Opinion
11-05-2015
The PEOPLE of the State of New York, Respondent, v. Jacques LEVASSEUR, Defendant–Appellant.
Seymour W. James, Jr., The Legal Aid Society, New York (E. Deronn Bowen of counsel), for appellant. Cyrus R. Vance, Jr., District Attorney, New York (Ross D. Mazer of counsel), for respondent. SWEENY, J.P., ACOSTA, RICHTER, MANZANET–DANIELS, JJ.
Seymour W. James, Jr., The Legal Aid Society, New York (E. Deronn Bowen of counsel), for appellant.
Cyrus R. Vance, Jr., District Attorney, New York (Ross D. Mazer of counsel), for respondent.
SWEENY, J.P., ACOSTA, RICHTER, MANZANET–DANIELS, JJ.
Opinion
Judgments, Supreme Court, New York County (Arlene D. Goldberg, J.), rendered December 9, 2010, convicting defendant, after a jury trial, of assault in the second degree, criminal possession of a weapon in the fourth degree and endangering the welfare of a child, and also convicting defendant, upon his plea of guilty, of criminal contempt in the second degree, and sentencing him to an aggregate term of three years, unanimously affirmed. Judgment, same court, Justice and date, convicting defendant, upon his plea of guilty, of criminal contempt in the second degree, and sentencing him to a concurrent term of six months, unanimously reversed, on the law, the plea vacated and indictment 2717/10 dismissed as a matter of discretion in the interest of justice.

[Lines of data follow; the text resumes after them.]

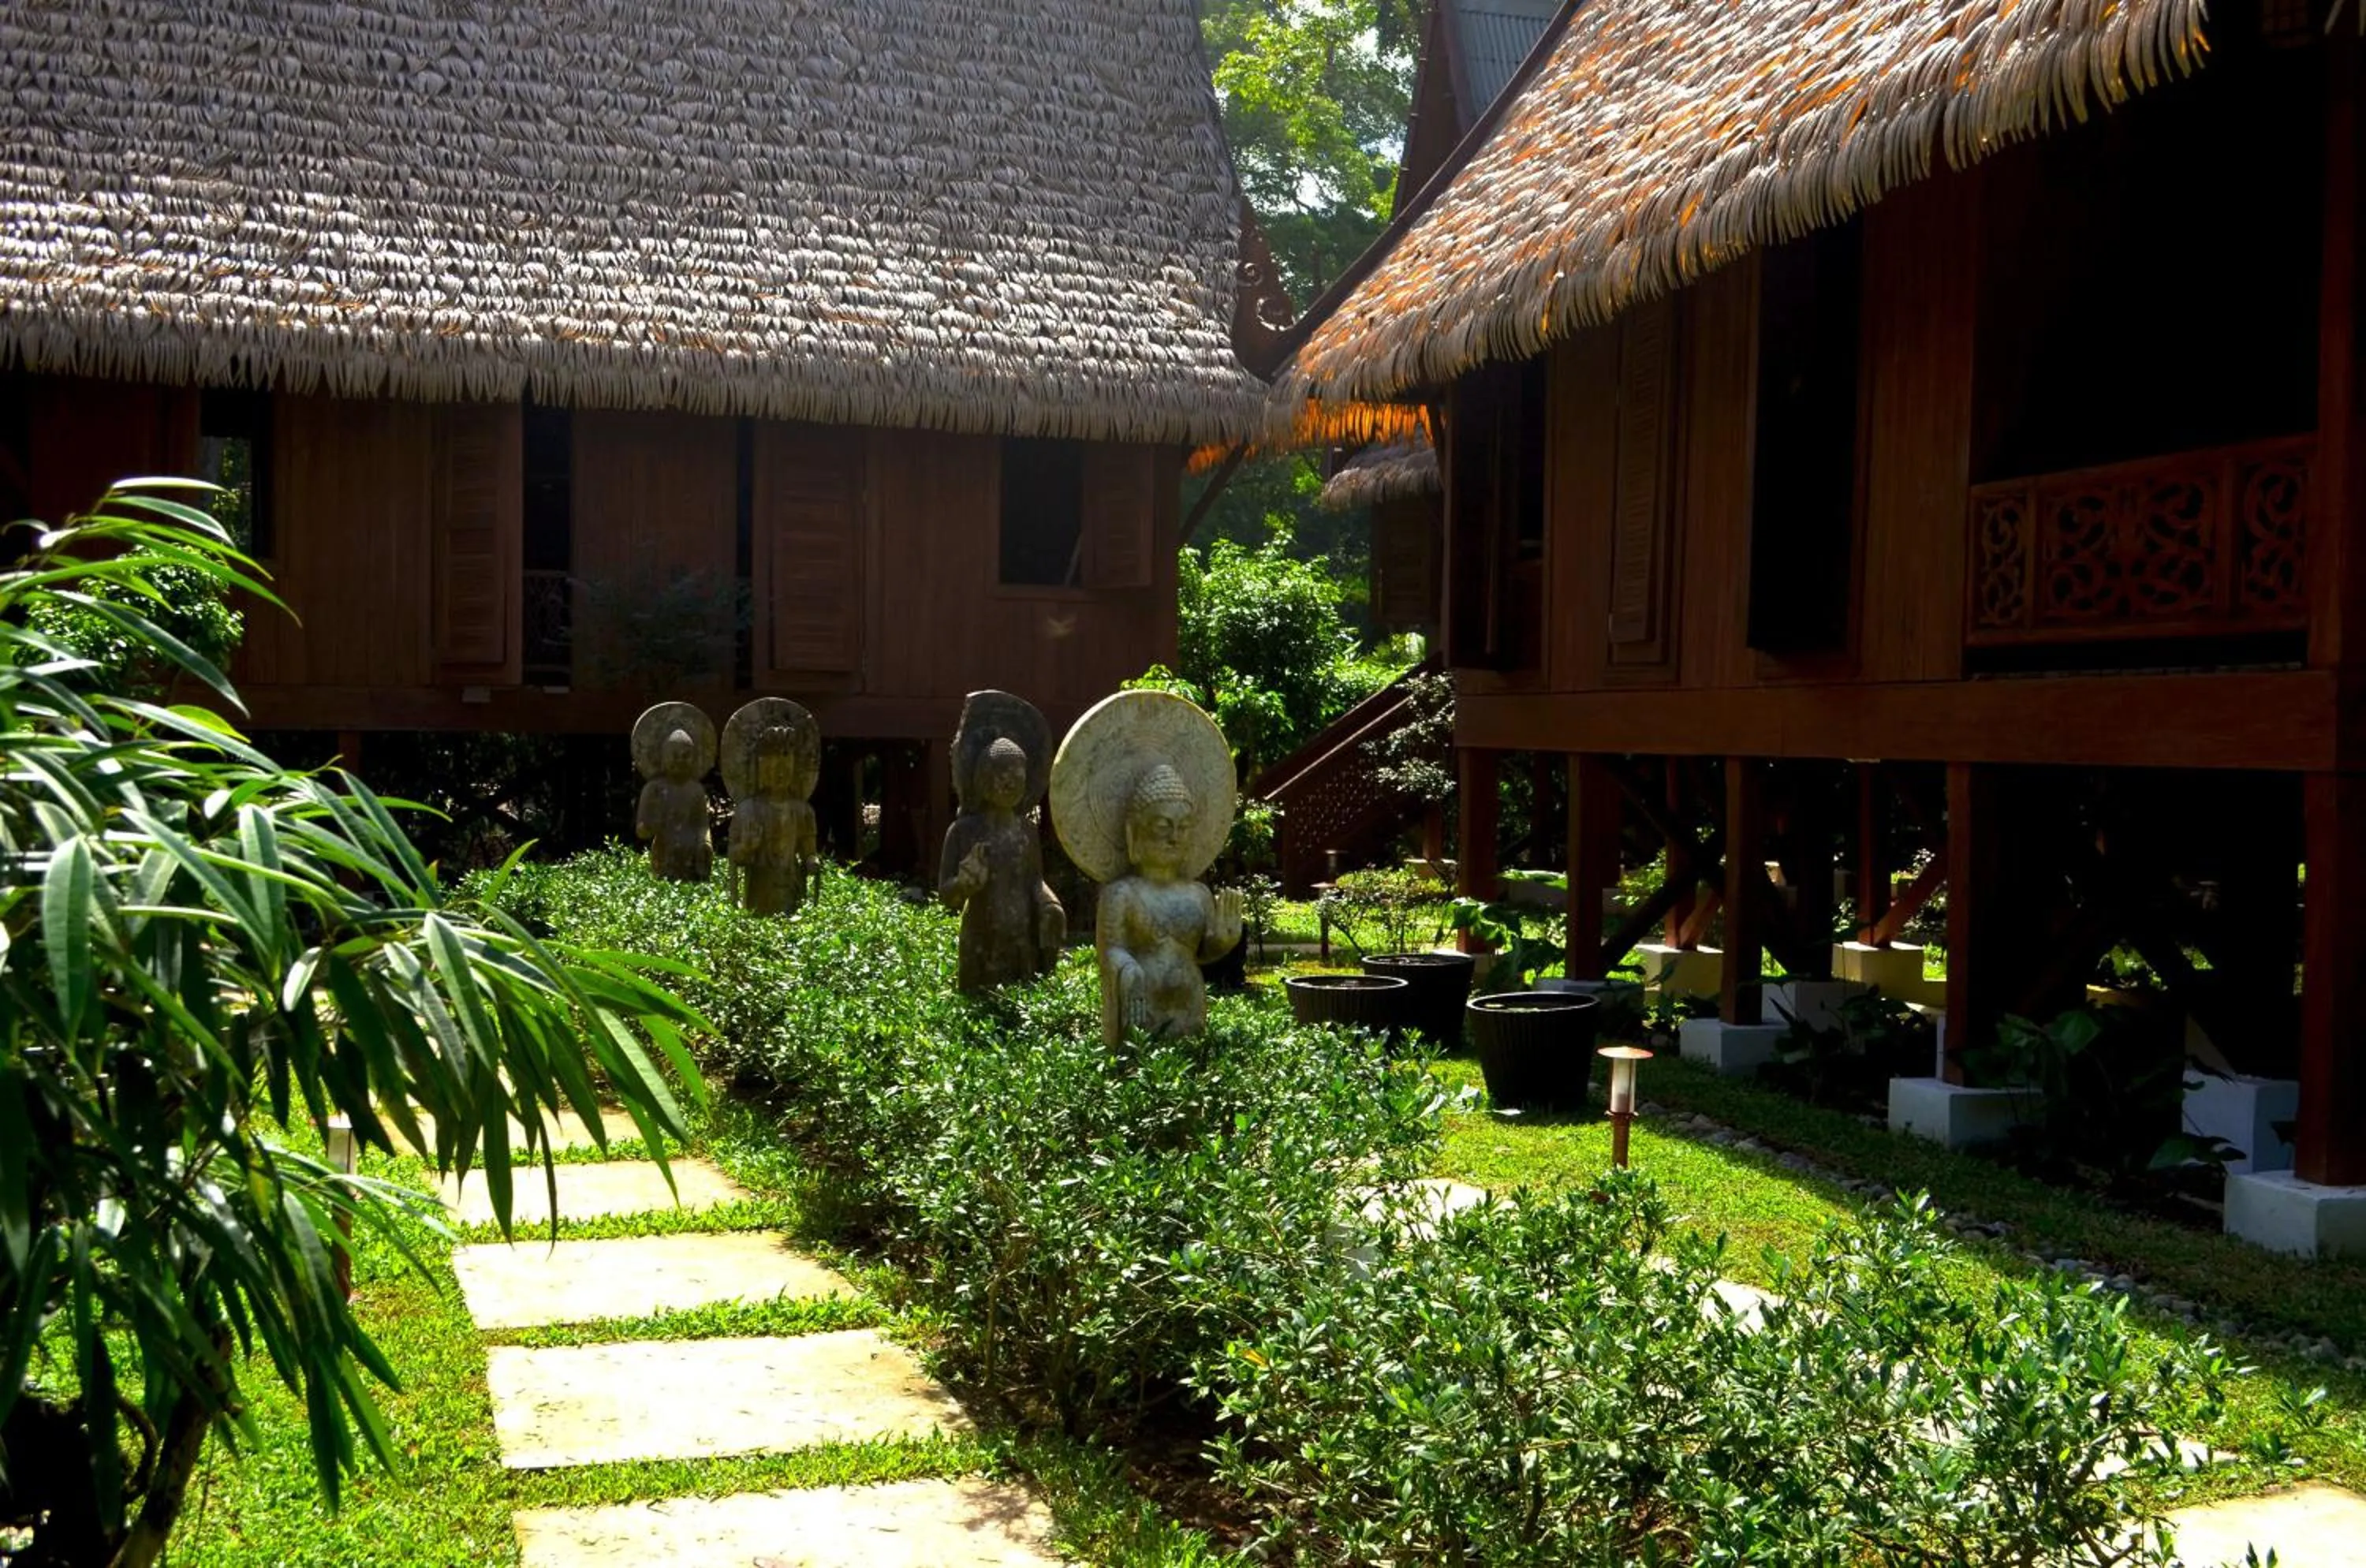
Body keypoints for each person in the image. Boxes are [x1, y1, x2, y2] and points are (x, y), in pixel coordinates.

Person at [1094, 762, 1242, 1046]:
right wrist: (1128, 970)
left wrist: (1223, 943)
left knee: (1188, 1070)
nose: (1175, 837)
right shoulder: (1120, 894)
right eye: (1163, 826)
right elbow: (1110, 950)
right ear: (1134, 833)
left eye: (1184, 827)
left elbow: (1202, 952)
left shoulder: (1198, 893)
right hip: (1141, 1003)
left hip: (1190, 1003)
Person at [939, 736, 1065, 992]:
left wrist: (1050, 903)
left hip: (1022, 937)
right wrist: (964, 884)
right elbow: (946, 895)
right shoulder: (964, 831)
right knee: (980, 1011)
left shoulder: (1027, 831)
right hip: (981, 938)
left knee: (1020, 1010)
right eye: (1004, 775)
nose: (1012, 783)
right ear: (985, 778)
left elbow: (1035, 880)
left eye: (1019, 777)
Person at [729, 726, 817, 916]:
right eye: (771, 767)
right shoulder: (747, 810)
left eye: (785, 767)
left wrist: (812, 861)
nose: (779, 773)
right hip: (760, 890)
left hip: (791, 884)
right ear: (758, 769)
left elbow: (808, 851)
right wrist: (746, 847)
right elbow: (734, 857)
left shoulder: (803, 811)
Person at [635, 727, 711, 881]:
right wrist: (650, 825)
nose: (680, 760)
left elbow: (703, 825)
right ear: (663, 758)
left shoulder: (696, 790)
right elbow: (642, 831)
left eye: (686, 756)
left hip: (692, 858)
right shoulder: (653, 789)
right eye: (674, 755)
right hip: (664, 855)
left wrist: (706, 843)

1 The court properly exercised its discretion in admitting limited evidence of uncharged crimes that was probative of defendant's motive and that tended to complete the victim's narrative, provide background information explaining the abusive relationship between defendant and the victim, and to place the behavior of both defendant and the victim in a believable context (see People v. Leeson, 12 N.Y.3d 823, 827, 880 N.Y.S.2d 895, 908 N.E.2d 885 [2009]; People v. Dorm, 12 N.Y.3d 16, 19, 874 N.Y.S.2d 866, 903 N.E.2d 263 [2009]; People v. Steinberg, 170 A.D.2d 50, 72–74, 573 N.Y.S.2d 965 [1st Dept.1991], affd 79 N.Y.2d 673, 584 N.Y.S.2d 770, 595 N.E.2d 845 [1992] ). Moreover, this evidence was directly relevant to refute defendant's defense, which was that the incident never happened, and that the victim told a “crazy story,” as described in defense counsel's opening statement. Without background evidence, the savagery of the attack might have seemed so disproportionate to the alleged precipitating incident as to cast unfair doubt on the victim's credibility. The probative value of this evidence outweighed any prejudicial effect, which was minimized by the court's appropriate limiting instructions.
2 The court also correctly admitted expert testimony describing typical features of the cycle of domestic violence. The expert's testimony provided the jury with an explanation for what would otherwise be inexplicable behavior by the victim of a violent attack, and involved matters beyond the knowledge of the average juror (see People v. Spicola, 16 N.Y.3d 441, 465–466, 922 N.Y.S.2d 846, 947 N.E.2d 620 [2011], cert. denied 565 U.S. ––––, 132 S.Ct. 400, 181 L.Ed.2d 257 [2011]; People v. Carroll, 95 N.Y.2d 375, 387, 718 N.Y.S.2d 10, 740 N.E.2d 1084 [2000] ), People v. Byrd, 51 A.D.3d 267, 273–274, 855 N.Y.S.2d 505 [1st Dept.2008], lv. denied 10 N.Y.3d 956, 863 N.Y.S.2d 140, 893 N.E.2d 446 [2008] ).
As the People concede, one of defendant's contempt convictions was based on a defective guilty plea, and further prosecution of that charge is unwarranted. However, there is no basis upon which to vacate the remaining contempt conviction.